Whenever you’re dealing with an apologist for Islam, or even a Muslim, and you bring up jihad, almost immediately, they kickback to you: “But what about those terrible crusades? Why they’re the moral justification for jihad and we’re just as bad as they are. So let’s not talk about jihad, okay? Let’s talk about the Crusades.”
Well, what I would like to talk about here, are facts. I created a database of 548 battles that Islam fought: jihad battles against classical civilization. This isn’t even all the battles. It doesn’t include battles Africa, India, Afghanistan and other locations.

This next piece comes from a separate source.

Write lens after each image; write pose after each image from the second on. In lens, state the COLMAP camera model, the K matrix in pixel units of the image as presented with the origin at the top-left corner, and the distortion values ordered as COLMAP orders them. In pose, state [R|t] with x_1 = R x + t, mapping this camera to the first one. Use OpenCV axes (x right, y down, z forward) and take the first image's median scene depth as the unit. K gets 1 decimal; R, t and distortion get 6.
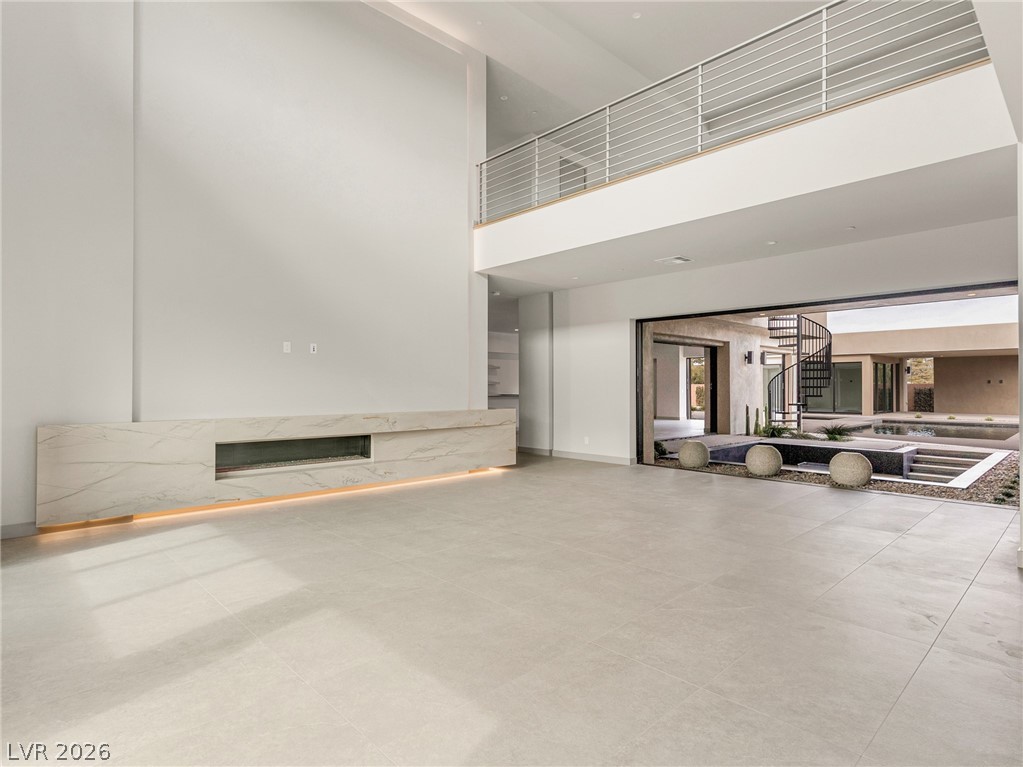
lens RADIAL K [[559.8, 0, 514.3], [0, 559.8, 382.5], [0, 0, 1]] dist [0.000557, 0.002566]
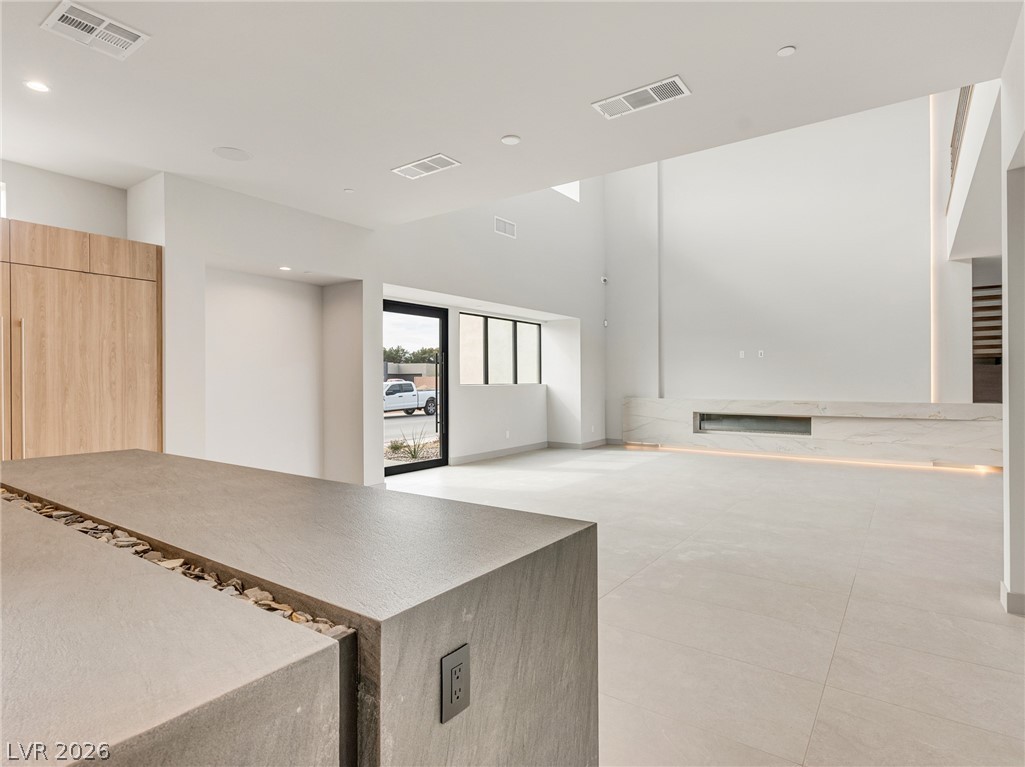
lens RADIAL K [[556.8, 0, 512.5], [0, 556.8, 383.5], [0, 0, 1]] dist [0.000252, -0.000007]
pose [[0.183802, 0.005749, -0.982946, 0.878842], [0.011880, 0.999897, 0.008069, -0.002471], [0.982891, -0.013161, 0.183715, 0.091739]]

It’s primarily at data base of the battles against the classical civilization of Rome and Greece.
548 battles are a lot; too many to comprehend. So I created a dynamic battle map with displays of the Mediterranean in 20 year increments. On the display, a white dot designates a battle during the twenty-year period, a new battle. Every time the screen changes to the next 20 year period, the previous white dots turn red and a new set of current battles are shown with white dots so you can see the unfolding history. This may seem a little confusing, but when you see it you’ll know exactly what I mean.
As the dynamic display starts, Islam bursts out of the Arabian Peninsula and immediately starts attacking the Middle East. Notice that it is not long before there are battles across the Mediterranean and attacks in southern France, and Spain.
Notice something else: when most people think of Islam, they think of Arabs; and of desert. Yet here we see that Islam is projecting power throughout the Mediterranean. Notice how the little islands of the Mediterranean are getting hammered. The navy of Islam would attack coastal towns, kill, rob, rape, and then take slaves. As this entire battle map unfolds, slaves are taken. Over a million slaves were taken from of Europe into the Islamic world. It’s something you don’t think about, but it’s absolutely true.
There were over 200 battles fought in Spain alone. We also see, however, on the east coast, in Turkey, that Islamic forces attempt to break into Europe. What happens in Spain during this ongoing fight that lasted for 400 years is that the Christians push back the Moslems. But what happens in the East is that Constantinople falls and now then eastern Europe gets hammered. The jihad comes to Eastern Europe. It’s pushed out of Spain, but northern Africa becomes completely Islamic, and the Middle East is completely Islamic.
This is all jihad, relentless jihad. And why is it so relentless?
Well, Mohammed was relentless in his jihad, and these people are good students of Islam. And so it’s jihad against the Kafir, endlessly.
It was traditional that when a new Sultan came to power, he would immediately attempt to launch new wars because he would be noted in Islamic history as to how well he fought against the Kafir.
So that’s what the jihad looked like over that time period: 548 battles. But remember, when you bring up jihad, people want to bring up the Crusades. So I also prepared a dynamic battle map of all the offensive raids of the crusaders. Let’s watch it and make a comparison.
As it begins, the Crusades enter Turkey and the Middle East; battles ensue. But there are far fewer than you might think. And in short order, the map concludes. The last battles are fought and the Crusades are over.
Now we can talk about some facts! Yes, there were Crusades. But notice that they ended centuries ago, and jihad is still being practiced today. Jihad has been with us for 1400 years. There is no comparison between jihad and the Crusades; certainly not a moral comparison. And when you’re looking at the Crusades, remember, in one sense the Crusades were defensive wars. Why? As we saw in the first jihad map, it was Islam that came out of Arabia and conquered the Middle East, a Christian Middle East. The crusaders were trying to free their Christian brothers and sisters from jihad. So there’s no moral comparison all. The motivation of the crusaders was to free Christians; the purpose of jihad was, and still is, to enslave the Kafir.